Scalable Constant-Time Logical Gates for Large-Scale Quantum Computation Using Window-Based Correlated Decoding

TL;DR

This paper introduces a scalable architecture for fault-tolerant quantum computing that achieves constant-time logical gates using window-based correlated decoding, reducing overhead and supporting large-scale quantum algorithms.

Contribution

It proposes a novel architecture combining delayed fixup circuits with window-based correlated decoding for scalable, constant-time logical gates in large-scale quantum computation.

Findings

Supports universal logical gates across various quantum codes.

Reduces decoding frequency and duration significantly.

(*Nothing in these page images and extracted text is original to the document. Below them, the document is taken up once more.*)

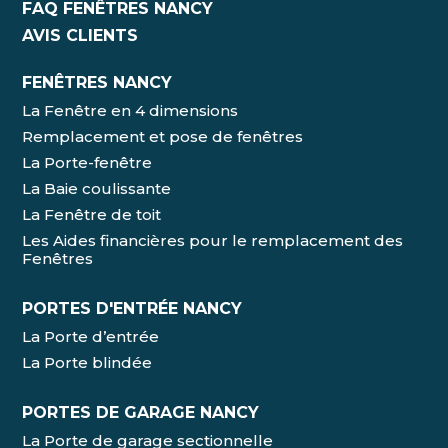
FAQ FENÊTRES NANCY
AVIS CLIENTS
FENÊTRES NANCY
La Fenêtre en 4 dimensions
Remplacement et pose de fenêtres
La Porte-fenêtre
La Baie coulissante
La Fenêtre de toit
Les Aides financières pour le remplacement des
Fenêtres
PORTES D'ENTRÉE NANCY
La Porte d’entrée
La Porte blindée
PORTES DE GARAGE NANCY
La Porte de garage sectionnelle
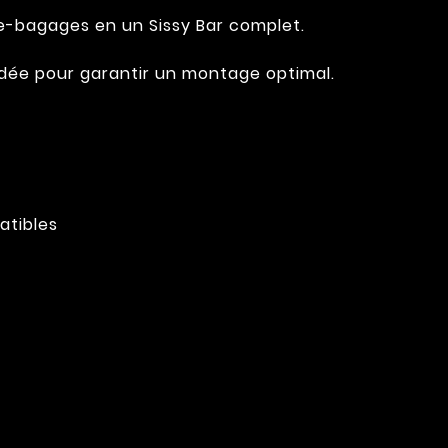
e-bagages en un Sissy Bar complet.
andée pour garantir un montage optimal.
atibles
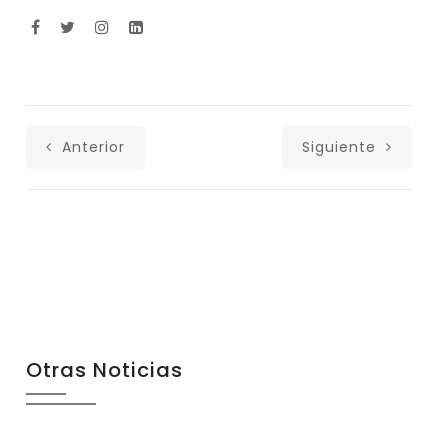
Anterior
Siguiente
Otras Noticias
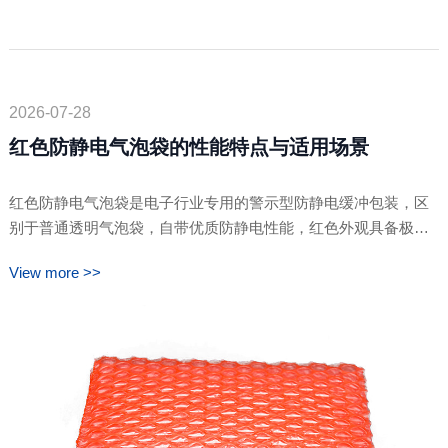
冲防震能力，没有静电疏导功能；防静电气泡袋可消散摩擦静
电，保护静电敏感元器件。厂区位于东莞虎门，两……
2026-07-28
红色防静电气泡袋的性能特点与适用场景
红色防静电气泡袋是电子行业专用的警示型防静电缓冲包装，区
别于普通透明气泡袋，自带优质防静电性能，红色外观具备极强
的识别警示作用，可有效避免混料、误用。需要注意的是，该材
View more >>
质并非永久防静电，存在正常使用时效。广泛用于电路板、芯
片、传感器、精密模组等静电敏感产品包装。本文详细讲解红色
防静电气泡袋的核心性能、材质优势、时效特点……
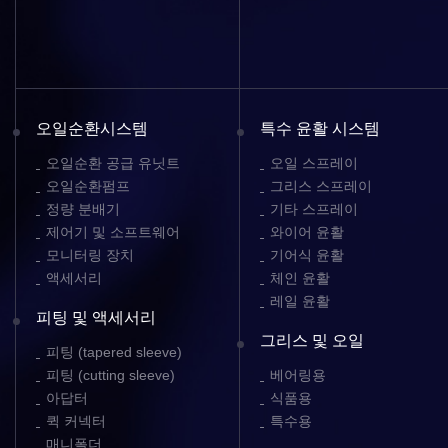
오일순환시스템
특수 윤활 시스템
오일순환 공급 유닛트
오일 스프레이
오일순환펌프
그리스 스프레이
정량 분배기
기타 스프레이
제어기 및 소프트웨어
와이어 윤활
모니터링 장치
기어식 윤활
액세서리
체인 윤활
레일 윤활
피팅 및 액세서리
그리스 및 오일
피팅 (tapered sleeve)
피팅 (cutting sleeve)
베어링용
아답터
식품용
퀵 커넥터
특수용
매니폴더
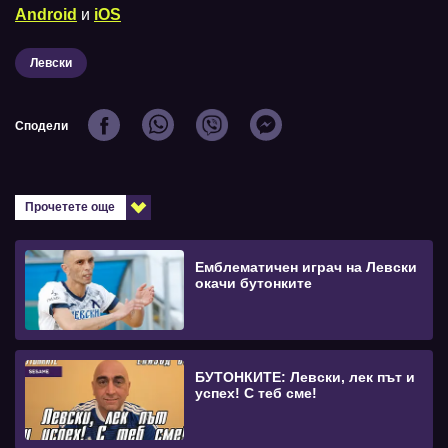
Android
и
iOS
Левски
Сподели
Прочетете още
Емблематичен играч на Левски
окачи бутонките
БУТОНКИТЕ: Левски, лек път и
успех! С теб сме!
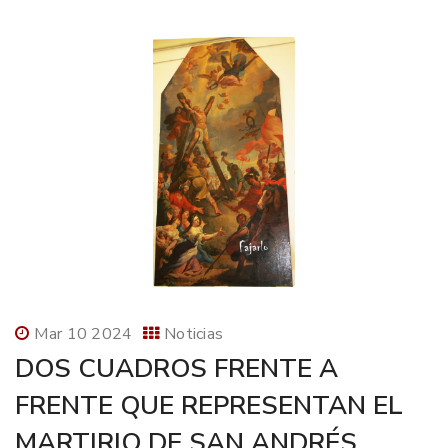
Mar 10 2024
Noticias
DOS CUADROS FRENTE A
FRENTE QUE REPRESENTAN EL
MARTIRIO DE SAN ANDRÉS.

Demonstrates potential with Shor's algorithm on ion trap systems.

Abstract

Large-scale quantum computation requires to be performed in the fault-tolerant manner. One crucial challenge of fault-tolerant quantum computing (FTQC) is reducing the overhead of implementing logical gates. Recently work proposed correlated decoding and ``algorithmic fault tolerance" to achieve constant-time logical gates that enables universal quantum computation. However, for circuits involving mid-circuit measurements and feedback, the previous scheme for constant-time logical gates is incompatible with window-based decoding, which is a scalable approach for handling large-scale circuits. In this work, we propose an architecture that employs delayed fixup circuits and window-based correlated decoding, realizing scalable constant-time logical gates. This design significantly reduces both the frequency and duration of decoding, while maintaining support for constant-time and universal logical gates across a broad class of quantum codes. More importantly, by spatial parallelism of windows, this architecture well adapts to time-optimal FTQC, making it particularly useful for large-scale quantum computation. Using Shor's algorithm as an example, we explore the application of our architecture and reveals the promising potential of using constant-time logical gates to perform large-scale quantum computation with acceptable overhead on physical systems like ion traps.